> [WHAT IS ASKED]: Could you continue the company report passage on employee remuneration and auditors, picking up after its final sentence?

Disclosure of ratio of the remuneration of the Executive Director to the median remuneration of the employees of the Company and other requisite details pursuant to Section 197(12) of the Companies Act, 2013 read with Rule 5(1) of the Companies (Appointment and Remuneration of Managerial Personnel) Rules, 2014 as amended, is annexed to this report as Annexure ‘B'. Further, particulars of employees pursuant to Rule 5(2) & 5(3) of the above Rules form part of this report. However, in terms of provisions of section 136 of the said Act, the report and accounts are being sent to all the members of the Company and others entitled thereto, excluding the said particulars of employees. Any member interested in obtaining such particulars may write to the Company Secretary. The said information is available for inspection at the registered office of the Company during working days of the Company up to the date of the ensuing annual general meeting.

AUDITORS AND AUDITORS' REPORT

A. Statutory Auditors

In terms of provisions of the Companies Act, 2013, M/s. Deloitte Haskins & Sells LLP, Chartered Accountants, Gurugram, (FRN117366W/W-100018), had been appointed as Statutory Auditors of the Company in the 35th Annual General Meeting held on September 29, 2020 to hold the office from the conclusion of the said Annual General Meeting until the conclusion of the 40th Annual General Meeting to be held in year 2025.

The reports the Auditors on the standalone and consolidated financial statements for the FY 2022-23 do not contain any qualification, reservation or adverse remark requiring any explanation on the part of the Board. The observations given therein read with the relevant notes are self-explanatory.

> [ENTRIES]:
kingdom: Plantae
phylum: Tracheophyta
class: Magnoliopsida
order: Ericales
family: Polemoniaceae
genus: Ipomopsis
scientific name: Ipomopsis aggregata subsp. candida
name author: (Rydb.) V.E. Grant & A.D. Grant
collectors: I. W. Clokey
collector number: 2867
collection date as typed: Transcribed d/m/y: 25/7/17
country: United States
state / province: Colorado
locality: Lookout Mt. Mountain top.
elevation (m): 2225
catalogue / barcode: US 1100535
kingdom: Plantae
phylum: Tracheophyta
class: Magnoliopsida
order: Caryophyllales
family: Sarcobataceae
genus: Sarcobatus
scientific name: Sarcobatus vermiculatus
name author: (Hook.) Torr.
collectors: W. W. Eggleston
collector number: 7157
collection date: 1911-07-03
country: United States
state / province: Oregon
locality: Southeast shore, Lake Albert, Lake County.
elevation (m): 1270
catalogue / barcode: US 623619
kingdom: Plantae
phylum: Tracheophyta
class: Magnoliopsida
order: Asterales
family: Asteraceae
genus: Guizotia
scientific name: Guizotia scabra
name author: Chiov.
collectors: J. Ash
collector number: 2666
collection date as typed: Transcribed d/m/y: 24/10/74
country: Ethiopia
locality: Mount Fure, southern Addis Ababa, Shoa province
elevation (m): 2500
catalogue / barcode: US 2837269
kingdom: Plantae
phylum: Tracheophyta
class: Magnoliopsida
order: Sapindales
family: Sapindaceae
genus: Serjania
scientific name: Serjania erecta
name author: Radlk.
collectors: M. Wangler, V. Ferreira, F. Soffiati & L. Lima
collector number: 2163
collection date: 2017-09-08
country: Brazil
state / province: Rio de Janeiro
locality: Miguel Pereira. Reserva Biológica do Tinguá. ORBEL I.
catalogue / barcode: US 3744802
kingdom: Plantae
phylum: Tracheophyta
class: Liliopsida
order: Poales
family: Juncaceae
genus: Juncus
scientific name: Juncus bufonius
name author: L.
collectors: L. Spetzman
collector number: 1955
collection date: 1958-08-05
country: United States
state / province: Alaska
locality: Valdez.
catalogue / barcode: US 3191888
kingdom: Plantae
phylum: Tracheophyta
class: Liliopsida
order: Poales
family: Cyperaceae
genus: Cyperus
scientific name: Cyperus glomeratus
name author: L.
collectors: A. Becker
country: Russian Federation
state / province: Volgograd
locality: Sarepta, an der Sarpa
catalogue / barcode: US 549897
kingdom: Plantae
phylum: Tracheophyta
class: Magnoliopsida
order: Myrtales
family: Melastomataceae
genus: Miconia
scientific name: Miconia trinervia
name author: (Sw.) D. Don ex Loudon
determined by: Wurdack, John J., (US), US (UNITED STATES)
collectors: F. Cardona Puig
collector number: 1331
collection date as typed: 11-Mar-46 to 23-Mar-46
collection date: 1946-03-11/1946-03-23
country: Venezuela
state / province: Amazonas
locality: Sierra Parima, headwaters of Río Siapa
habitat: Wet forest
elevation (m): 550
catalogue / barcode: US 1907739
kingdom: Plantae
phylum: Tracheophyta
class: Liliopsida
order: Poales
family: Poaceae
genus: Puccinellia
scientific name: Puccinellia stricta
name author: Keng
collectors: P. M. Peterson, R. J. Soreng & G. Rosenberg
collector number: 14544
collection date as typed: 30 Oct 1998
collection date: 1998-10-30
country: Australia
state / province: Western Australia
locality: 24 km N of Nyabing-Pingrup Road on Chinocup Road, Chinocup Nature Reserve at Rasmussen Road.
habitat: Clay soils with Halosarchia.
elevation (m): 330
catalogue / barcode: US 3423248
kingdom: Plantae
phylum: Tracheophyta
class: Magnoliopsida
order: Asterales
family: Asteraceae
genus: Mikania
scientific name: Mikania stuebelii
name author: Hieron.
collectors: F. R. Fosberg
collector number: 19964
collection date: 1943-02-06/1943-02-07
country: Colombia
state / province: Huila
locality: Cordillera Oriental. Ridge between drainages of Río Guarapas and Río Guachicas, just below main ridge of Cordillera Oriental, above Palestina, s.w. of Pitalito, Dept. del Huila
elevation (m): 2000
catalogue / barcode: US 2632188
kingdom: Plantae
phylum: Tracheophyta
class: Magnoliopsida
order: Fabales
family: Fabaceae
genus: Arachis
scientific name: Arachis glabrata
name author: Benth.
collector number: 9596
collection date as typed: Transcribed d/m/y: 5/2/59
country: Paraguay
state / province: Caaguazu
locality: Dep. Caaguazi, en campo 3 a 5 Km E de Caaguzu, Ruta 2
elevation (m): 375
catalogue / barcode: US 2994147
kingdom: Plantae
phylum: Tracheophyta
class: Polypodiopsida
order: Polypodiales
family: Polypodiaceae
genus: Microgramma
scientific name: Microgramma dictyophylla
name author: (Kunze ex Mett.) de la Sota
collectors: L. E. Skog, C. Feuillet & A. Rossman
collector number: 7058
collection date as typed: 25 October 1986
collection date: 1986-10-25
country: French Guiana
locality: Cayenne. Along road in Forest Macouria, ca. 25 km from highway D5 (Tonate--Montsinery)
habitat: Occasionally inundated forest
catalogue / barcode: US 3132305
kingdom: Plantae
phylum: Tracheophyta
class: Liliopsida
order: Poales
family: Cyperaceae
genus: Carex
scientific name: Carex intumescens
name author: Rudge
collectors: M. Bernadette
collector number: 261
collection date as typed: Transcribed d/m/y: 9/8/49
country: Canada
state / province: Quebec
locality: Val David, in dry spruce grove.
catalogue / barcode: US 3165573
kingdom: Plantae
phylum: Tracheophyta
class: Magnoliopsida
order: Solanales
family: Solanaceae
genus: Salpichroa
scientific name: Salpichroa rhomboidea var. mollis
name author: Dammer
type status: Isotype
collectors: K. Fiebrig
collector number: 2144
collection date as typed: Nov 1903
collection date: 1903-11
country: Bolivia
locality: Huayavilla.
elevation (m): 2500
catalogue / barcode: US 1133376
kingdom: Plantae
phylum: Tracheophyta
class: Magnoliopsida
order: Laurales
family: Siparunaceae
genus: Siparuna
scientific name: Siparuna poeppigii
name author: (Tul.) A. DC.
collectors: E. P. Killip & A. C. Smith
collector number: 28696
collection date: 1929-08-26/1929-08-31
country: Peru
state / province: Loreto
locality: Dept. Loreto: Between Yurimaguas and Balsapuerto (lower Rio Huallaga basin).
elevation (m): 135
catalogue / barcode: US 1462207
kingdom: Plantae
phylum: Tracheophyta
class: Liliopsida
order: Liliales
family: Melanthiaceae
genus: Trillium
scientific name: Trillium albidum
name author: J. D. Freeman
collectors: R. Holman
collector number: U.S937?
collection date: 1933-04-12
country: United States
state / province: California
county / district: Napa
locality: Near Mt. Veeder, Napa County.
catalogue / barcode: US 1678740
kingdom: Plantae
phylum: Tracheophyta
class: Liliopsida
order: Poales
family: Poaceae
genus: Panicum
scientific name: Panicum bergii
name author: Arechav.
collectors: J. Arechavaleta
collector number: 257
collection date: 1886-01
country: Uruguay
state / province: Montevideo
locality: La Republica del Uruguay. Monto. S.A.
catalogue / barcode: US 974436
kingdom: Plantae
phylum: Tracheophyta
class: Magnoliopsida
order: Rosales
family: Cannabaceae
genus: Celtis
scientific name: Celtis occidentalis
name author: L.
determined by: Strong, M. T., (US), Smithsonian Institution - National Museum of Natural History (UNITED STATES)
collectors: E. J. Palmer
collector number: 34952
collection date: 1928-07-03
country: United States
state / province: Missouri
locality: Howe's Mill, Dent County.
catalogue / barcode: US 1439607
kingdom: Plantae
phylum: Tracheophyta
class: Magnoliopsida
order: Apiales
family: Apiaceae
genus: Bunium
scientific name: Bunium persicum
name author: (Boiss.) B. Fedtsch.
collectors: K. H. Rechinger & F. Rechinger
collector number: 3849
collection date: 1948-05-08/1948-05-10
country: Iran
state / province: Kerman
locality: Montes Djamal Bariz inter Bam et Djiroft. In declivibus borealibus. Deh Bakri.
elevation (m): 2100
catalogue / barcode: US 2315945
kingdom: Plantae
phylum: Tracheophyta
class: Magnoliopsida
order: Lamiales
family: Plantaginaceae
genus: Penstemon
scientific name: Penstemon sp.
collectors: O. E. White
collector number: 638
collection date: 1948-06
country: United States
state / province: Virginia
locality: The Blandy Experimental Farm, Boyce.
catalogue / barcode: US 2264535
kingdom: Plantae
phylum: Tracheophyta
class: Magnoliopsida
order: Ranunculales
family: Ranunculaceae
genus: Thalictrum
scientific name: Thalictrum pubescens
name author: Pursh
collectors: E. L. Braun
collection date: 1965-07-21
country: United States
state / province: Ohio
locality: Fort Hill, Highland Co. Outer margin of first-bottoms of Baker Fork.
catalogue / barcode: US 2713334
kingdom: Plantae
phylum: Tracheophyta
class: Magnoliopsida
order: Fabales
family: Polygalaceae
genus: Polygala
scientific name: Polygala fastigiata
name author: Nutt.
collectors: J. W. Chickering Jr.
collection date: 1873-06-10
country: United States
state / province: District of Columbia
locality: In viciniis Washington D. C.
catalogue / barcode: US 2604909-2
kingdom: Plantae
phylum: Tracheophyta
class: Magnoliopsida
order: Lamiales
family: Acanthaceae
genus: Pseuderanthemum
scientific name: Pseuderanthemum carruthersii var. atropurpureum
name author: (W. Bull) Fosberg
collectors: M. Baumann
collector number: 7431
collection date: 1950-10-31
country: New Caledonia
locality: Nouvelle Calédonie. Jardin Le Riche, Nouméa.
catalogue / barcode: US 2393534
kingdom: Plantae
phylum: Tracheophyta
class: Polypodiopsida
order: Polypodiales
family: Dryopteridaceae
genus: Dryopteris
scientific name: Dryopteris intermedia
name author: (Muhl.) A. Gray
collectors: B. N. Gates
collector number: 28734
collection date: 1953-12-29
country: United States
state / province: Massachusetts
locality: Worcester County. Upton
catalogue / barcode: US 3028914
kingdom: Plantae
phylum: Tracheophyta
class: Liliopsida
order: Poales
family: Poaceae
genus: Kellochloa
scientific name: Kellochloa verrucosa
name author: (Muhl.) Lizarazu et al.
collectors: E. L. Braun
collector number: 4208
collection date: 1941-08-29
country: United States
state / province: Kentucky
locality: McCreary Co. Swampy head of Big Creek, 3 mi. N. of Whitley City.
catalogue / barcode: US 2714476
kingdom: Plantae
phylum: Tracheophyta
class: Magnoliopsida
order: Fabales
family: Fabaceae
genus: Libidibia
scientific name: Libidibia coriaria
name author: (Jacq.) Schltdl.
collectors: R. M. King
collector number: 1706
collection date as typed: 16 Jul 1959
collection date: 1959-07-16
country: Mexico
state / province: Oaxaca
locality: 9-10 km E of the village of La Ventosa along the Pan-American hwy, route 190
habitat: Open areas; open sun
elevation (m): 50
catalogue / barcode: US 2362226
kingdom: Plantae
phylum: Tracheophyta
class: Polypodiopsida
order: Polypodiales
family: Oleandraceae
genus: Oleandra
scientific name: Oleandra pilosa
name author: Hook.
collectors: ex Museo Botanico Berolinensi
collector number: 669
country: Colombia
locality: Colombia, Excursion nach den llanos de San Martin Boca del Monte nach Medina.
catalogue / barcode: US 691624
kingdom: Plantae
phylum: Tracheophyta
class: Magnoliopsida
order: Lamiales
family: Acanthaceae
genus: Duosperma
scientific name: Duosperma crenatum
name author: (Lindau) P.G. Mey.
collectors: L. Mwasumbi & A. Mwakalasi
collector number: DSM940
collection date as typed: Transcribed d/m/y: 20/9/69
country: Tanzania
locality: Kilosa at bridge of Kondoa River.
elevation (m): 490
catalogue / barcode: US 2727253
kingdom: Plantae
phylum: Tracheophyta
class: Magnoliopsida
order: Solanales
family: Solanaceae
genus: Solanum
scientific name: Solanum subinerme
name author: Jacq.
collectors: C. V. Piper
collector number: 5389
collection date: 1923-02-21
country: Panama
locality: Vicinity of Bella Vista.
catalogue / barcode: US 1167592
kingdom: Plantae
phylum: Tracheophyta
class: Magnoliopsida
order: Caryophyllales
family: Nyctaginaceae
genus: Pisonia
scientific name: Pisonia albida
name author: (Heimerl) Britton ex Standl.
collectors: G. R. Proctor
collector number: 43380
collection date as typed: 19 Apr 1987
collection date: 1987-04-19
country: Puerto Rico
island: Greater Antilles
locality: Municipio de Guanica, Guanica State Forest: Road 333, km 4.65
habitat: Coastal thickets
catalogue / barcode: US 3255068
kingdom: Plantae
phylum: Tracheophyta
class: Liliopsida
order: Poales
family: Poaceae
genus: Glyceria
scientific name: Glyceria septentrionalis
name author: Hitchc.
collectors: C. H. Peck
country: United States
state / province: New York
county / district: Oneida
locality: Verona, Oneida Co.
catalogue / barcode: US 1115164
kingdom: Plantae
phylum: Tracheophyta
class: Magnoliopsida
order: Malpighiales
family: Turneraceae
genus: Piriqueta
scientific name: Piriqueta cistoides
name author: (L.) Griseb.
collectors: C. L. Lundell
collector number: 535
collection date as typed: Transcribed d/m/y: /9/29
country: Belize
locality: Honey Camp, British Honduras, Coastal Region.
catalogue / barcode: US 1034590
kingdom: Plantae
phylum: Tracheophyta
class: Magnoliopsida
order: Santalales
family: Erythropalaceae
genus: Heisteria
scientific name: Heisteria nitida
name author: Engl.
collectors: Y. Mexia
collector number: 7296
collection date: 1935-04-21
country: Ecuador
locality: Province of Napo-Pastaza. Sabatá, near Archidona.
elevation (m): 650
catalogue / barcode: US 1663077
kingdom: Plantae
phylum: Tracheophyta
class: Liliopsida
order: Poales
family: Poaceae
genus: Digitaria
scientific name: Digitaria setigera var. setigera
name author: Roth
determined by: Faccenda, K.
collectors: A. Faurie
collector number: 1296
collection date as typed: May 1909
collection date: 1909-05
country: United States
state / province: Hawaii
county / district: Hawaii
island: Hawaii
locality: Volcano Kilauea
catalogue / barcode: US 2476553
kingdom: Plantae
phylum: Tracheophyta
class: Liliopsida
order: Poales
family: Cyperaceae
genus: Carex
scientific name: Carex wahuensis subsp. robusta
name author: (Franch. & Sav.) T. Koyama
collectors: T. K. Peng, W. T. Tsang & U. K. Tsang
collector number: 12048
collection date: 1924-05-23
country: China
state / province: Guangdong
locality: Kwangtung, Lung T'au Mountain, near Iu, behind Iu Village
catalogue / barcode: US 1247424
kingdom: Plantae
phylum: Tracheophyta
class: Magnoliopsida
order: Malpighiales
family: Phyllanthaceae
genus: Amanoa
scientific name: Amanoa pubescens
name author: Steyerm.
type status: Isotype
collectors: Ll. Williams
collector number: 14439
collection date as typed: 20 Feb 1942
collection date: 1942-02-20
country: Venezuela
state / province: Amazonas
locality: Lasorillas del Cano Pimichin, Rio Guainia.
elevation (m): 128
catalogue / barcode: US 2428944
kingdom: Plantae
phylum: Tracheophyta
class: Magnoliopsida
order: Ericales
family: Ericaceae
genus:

> [RIGHT ANSWER]:
There are no frauds reported by the Auditors under section 143(12) of the Act.

B. Cost Auditors

In terms of Section 148 of the Act, the Company is required to get the audit of its cost records conducted by a Cost Accountant. In this connection, the Board of Directors of the Company in its meeting held on May 12, 2023, on the recommendation of the Audit Committee, approved the appointment of M/s R.J. Goel & Co., Cost Accountants (FRN: 000026) as the cost auditors of the Company for the year ending March 31, 2024.

In accordance with the provisions of Section 148(3) of the Act read with Rule 14 of the Companies (Audit and Auditors) Rules, 2014, the remuneration payable to the Cost Auditors as recommended by the Audit Committee and approved by the Board has to be ratified by the members of the Company. Accordingly, appropriate resolution will form part of the Notice convening the AGM. The approval of the members is sought for the proposed remuneration payable to the Cost Auditors for the Financial Year ended March 31, 2023. M/s R.J. Goel & Co., have vast experience in the field of cost audit and have been conducting the audit of the cost records of the Company for the past several years. The Cost Audit Report of the Company for the Financial Year ended March 31, 2023 will be filed with the MCA after its noting by the Board. The Company has maintained accounts and records as specified under sub-section (1) of 148 of the Act.

C. Secretarial Auditors

Pursuant to the provisions of Section 204 of the Companies Act, 2013, the Board of Directors had appointed M/s Parikh & Associates, Company Secretaries in practice as Secretarial Auditors to carry out the Secretarial Audit of the Company for the financial year 2022-23. The report given by them for the said financial year in the prescribed format is annexed to this report as Annexure ‘C'. The Secretarial Audit Report is self- explanatory and does not contain any qualification, reservation or adverse remark. Further, the Board in its meeting held on May 12, 2023 has re-appointed the said firm for conducting the secretarial audit for the financial year 2023-24 also.

RELATED PARTY TRANSACTIONS

During the financial year ended March 31, 2023, all the contracts or arrangements or transactions entered into by the Company with the related parties were in the ordinary course of business and on ‘arm's length' basis and were in compliance with the applicable provisions of the Companies Act, 2013 read with Regulation 23 of SEBI (LODR), 2015.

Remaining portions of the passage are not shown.